#### [DATASET]
● ● ● ●

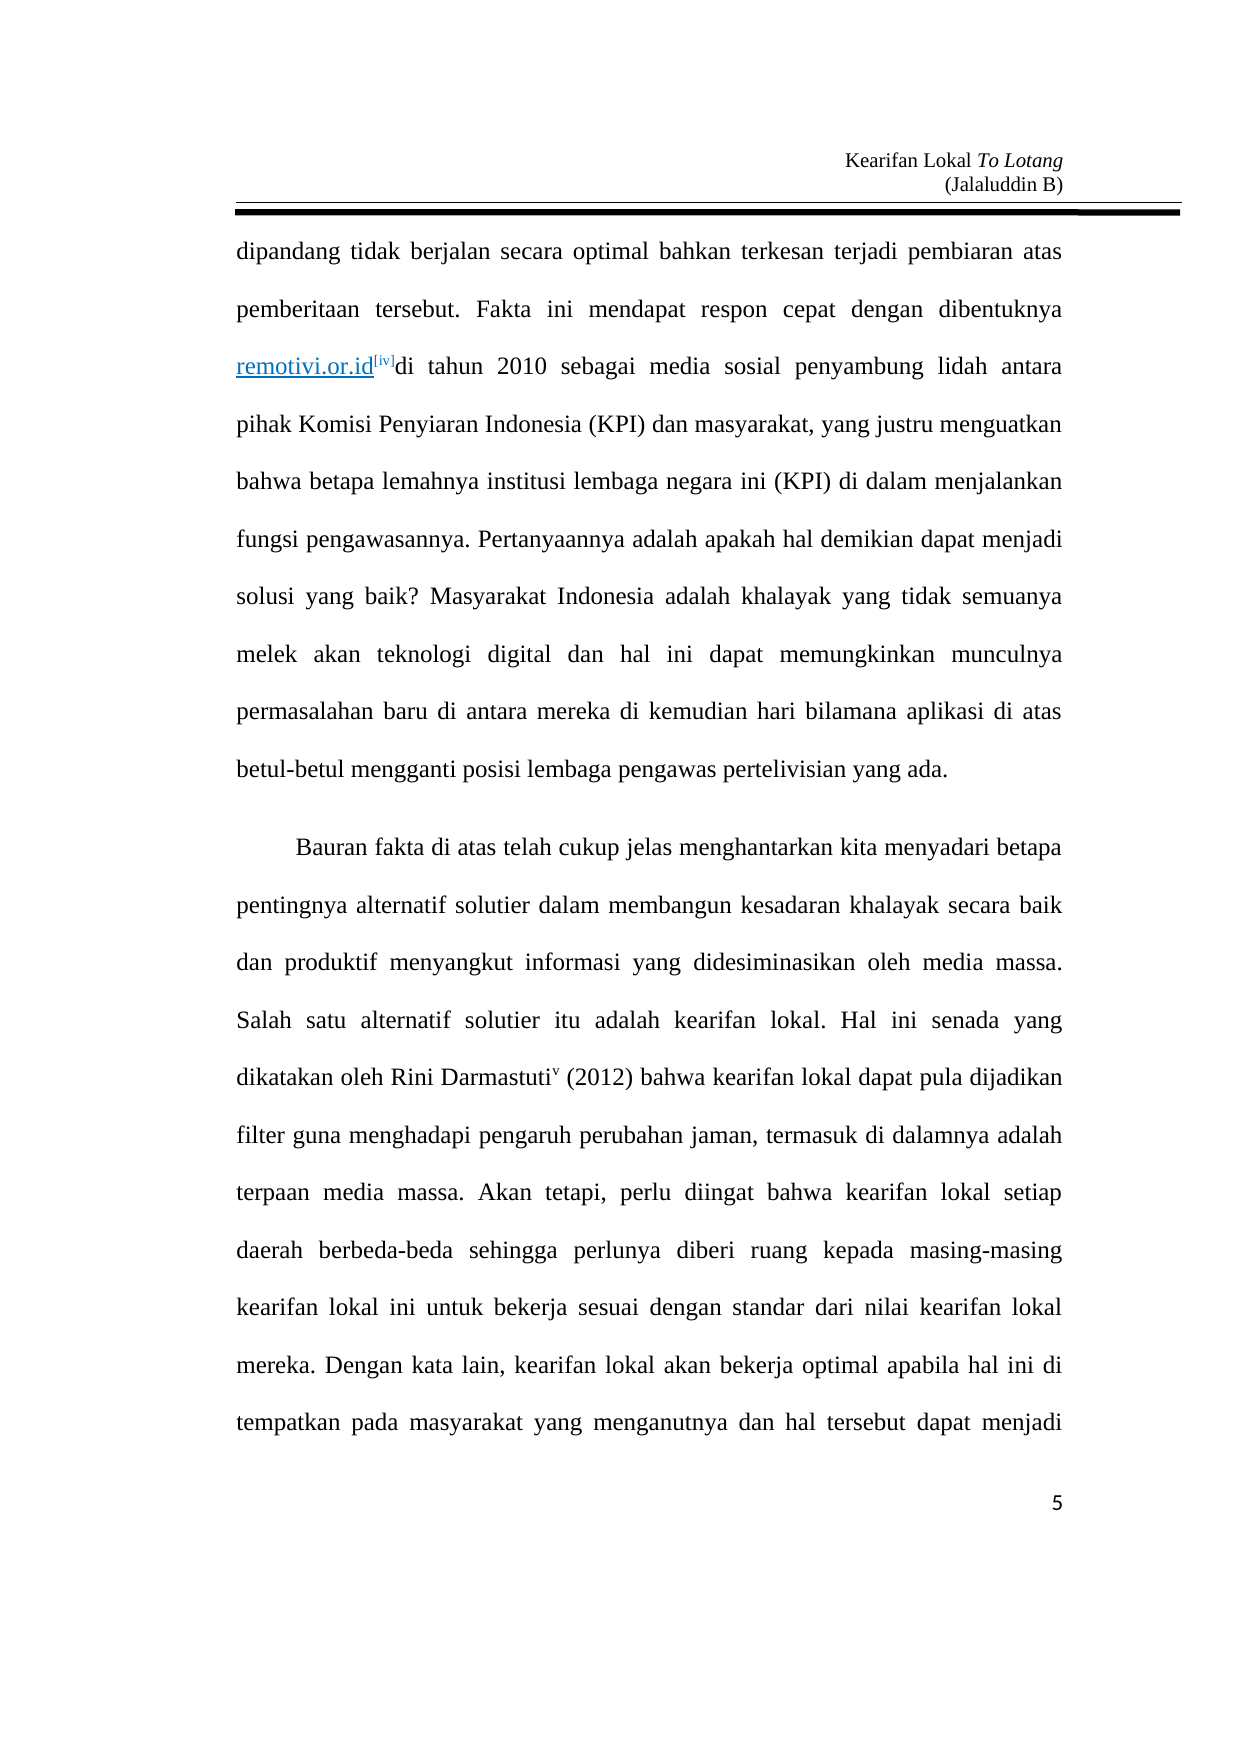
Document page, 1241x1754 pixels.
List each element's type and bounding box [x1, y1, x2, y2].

text [236, 236, 1063, 783]
text [236, 832, 1063, 1436]
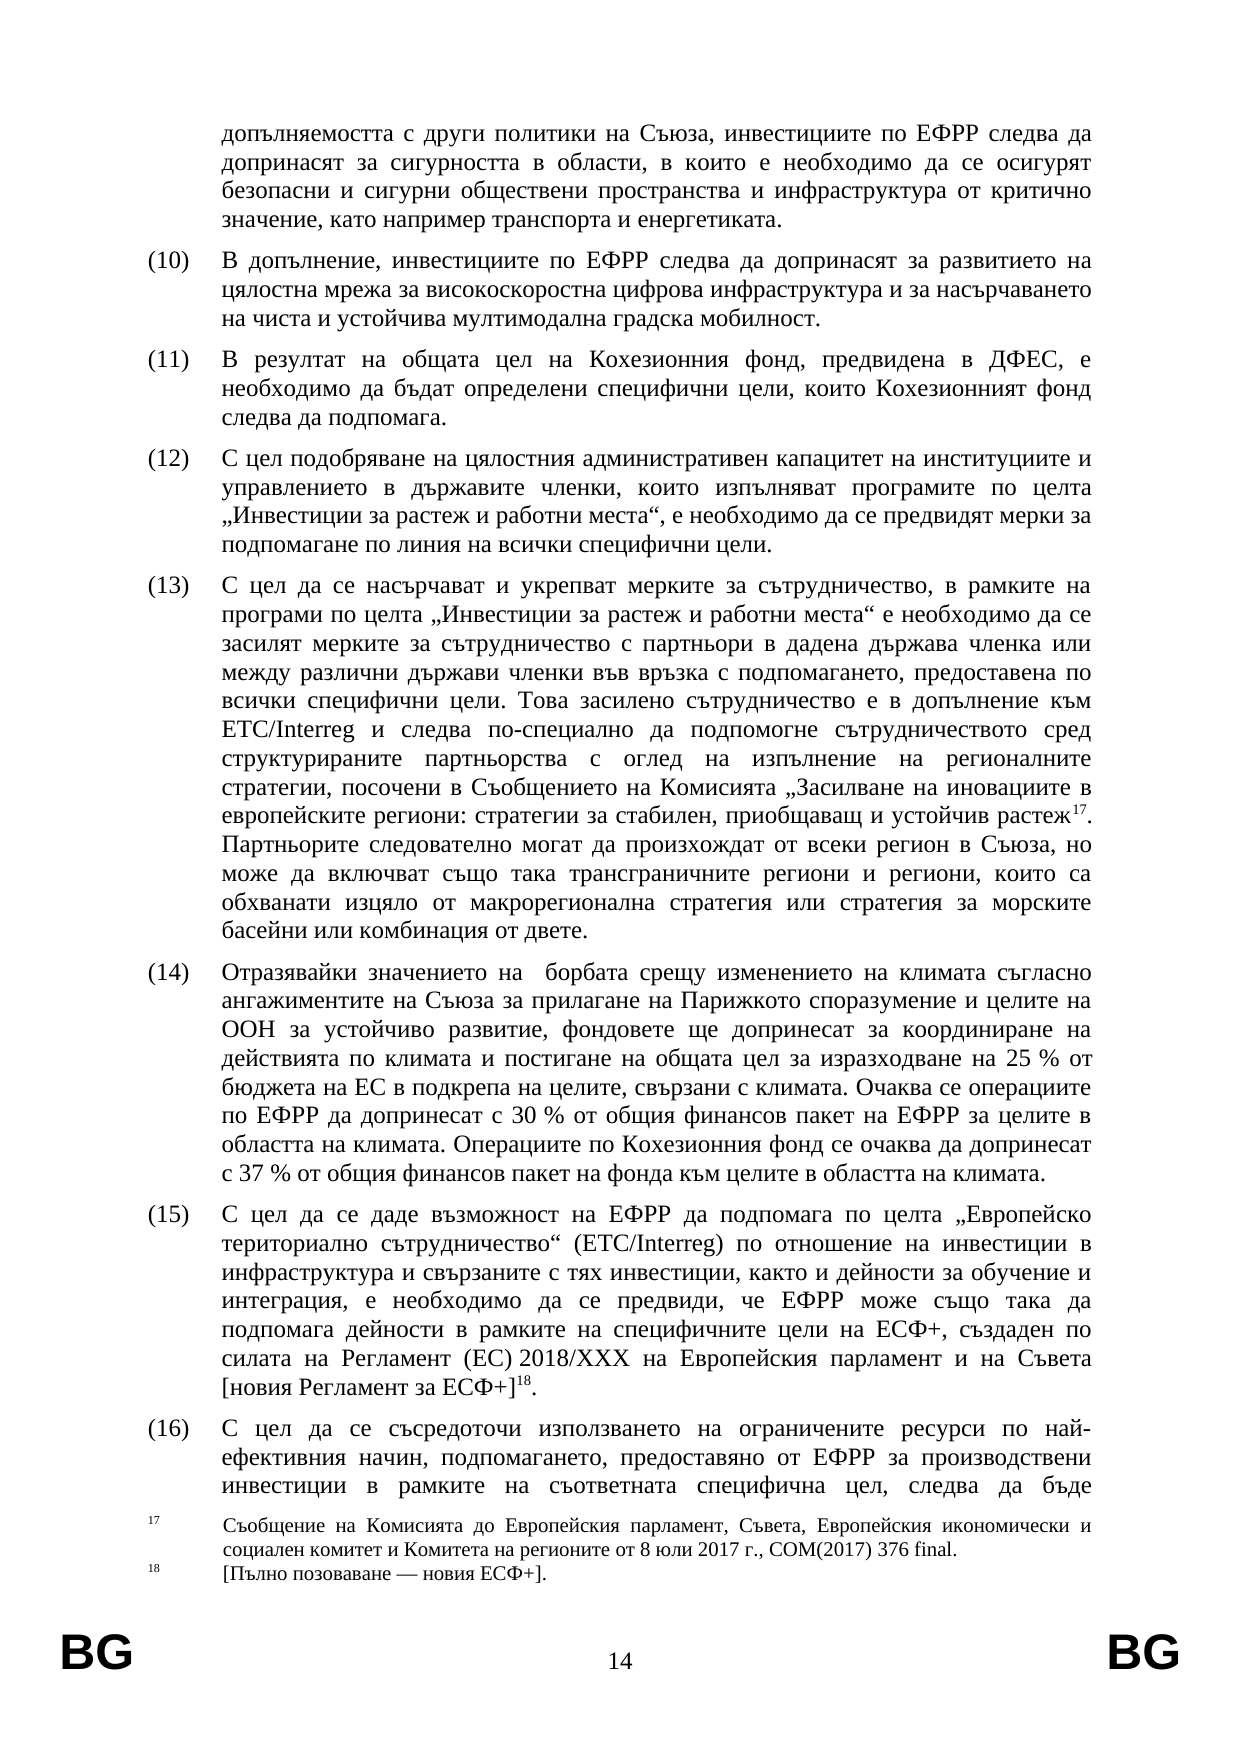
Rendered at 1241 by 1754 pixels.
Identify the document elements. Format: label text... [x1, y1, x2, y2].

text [148, 1413, 1093, 1499]
text (10) В допълнение, инвестициите по ЕФРР следва да допринасят за развитието на цялостна мрежа за високоскоростна цифрова инфраструктура и за насърчаването на чиста и устойчива мултимодална градска мобилност. [148, 246, 1093, 332]
text (13) С цел да се насърчават и укрепват мерките за сътрудничество, в рамките на програми по целта „Инвестиции за растеж и работни места“ е необходимо да се засилят мерките за сътрудничество с партньори в дадена държава членка или между различни държави членки във връзка с подпомагането, предоставена по всички специфични цели. Това засилено сътрудничество е в допълнение към ЕТС/Interreg и следва по-специално да подпомогне сътрудничеството сред структурираните партньорства с оглед на изпълнение на регионалните стратегии, посочени в Съобщението на Комисията „Засилване на иновациите в европейските региони: стратегии за стабилен, приобщаващ и устойчив растеж. Партньорите следователно могат да произхождат от всеки регион в Съюза, но може да включват също така трансграничните региони и региони, които са обхванати изцяло от макрорегионална стратегия или стратегия за морските басейни или комбинация от двете. [148, 571, 1093, 944]
text (12) С цел подобряване на цялостния административен капацитет на институциите и управлението в държавите членки, които изпълняват програмите по целта „Инвестиции за растеж и работни места“, е необходимо да се предвидят мерки за подпомагане по линия на всички специфични цели. [148, 443, 1093, 558]
text (14) Отразявайки значението на борбата срещу изменението на климата съгласно ангажиментите на Съюза за прилагане на Парижкото споразумение и целите на ООН за устойчиво развитие, фондовете ще допринесат за координиране на действията по климата и постигане на общата цел за изразходване на 25 % от бюджета на ЕС в подкрепа на целите, свързани с климата. Очаква се операциите по ЕФРР да допринесат с 30 % от общия финансов пакет на ЕФРР за целите в областта на климата. Операциите по Кохезионния фонд се очаква да допринесат с 37 % от общия финансов пакет на фонда към целите в областта на климата. [148, 957, 1093, 1187]
text (11) В резултат на общата цел на Кохезионния фонд, предвидена в ДФЕС, е необходимо да бъдат определени специфични цели, които Кохезионният фонд следва да подпомага. [148, 344, 1093, 431]
text (15) С цел да се даде възможност на ЕФРР да подпомага по целта „Европейско териториално сътрудничество“ (ЕТС/Interreg) по отношение на инвестиции в инфраструктура и свързаните с тях инвестиции, както и дейности за обучение и интеграция, е необходимо да се предвиди, че ЕФРР може също така да подпомага дейности в рамките на специфичните цели на ЕСФ+, създаден по силата на Регламент (ЕС) 2018/XXX на Европейския парламент и на Съвета [новия Регламент за ЕСФ+]. [148, 1199, 1093, 1401]
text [148, 118, 1093, 233]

● ● ● ●

#### [ASSIGNMENT]
Above are the records; copy exactly the lines from the line with "Rendered at 1241 by 1754 pixels." through the line with "Identify the document", both included.

#### [SOLUTION]
Rendered at 1241 by 1754 pixels.
Identify the document elements. Format: label text... [x1, y1, x2, y2].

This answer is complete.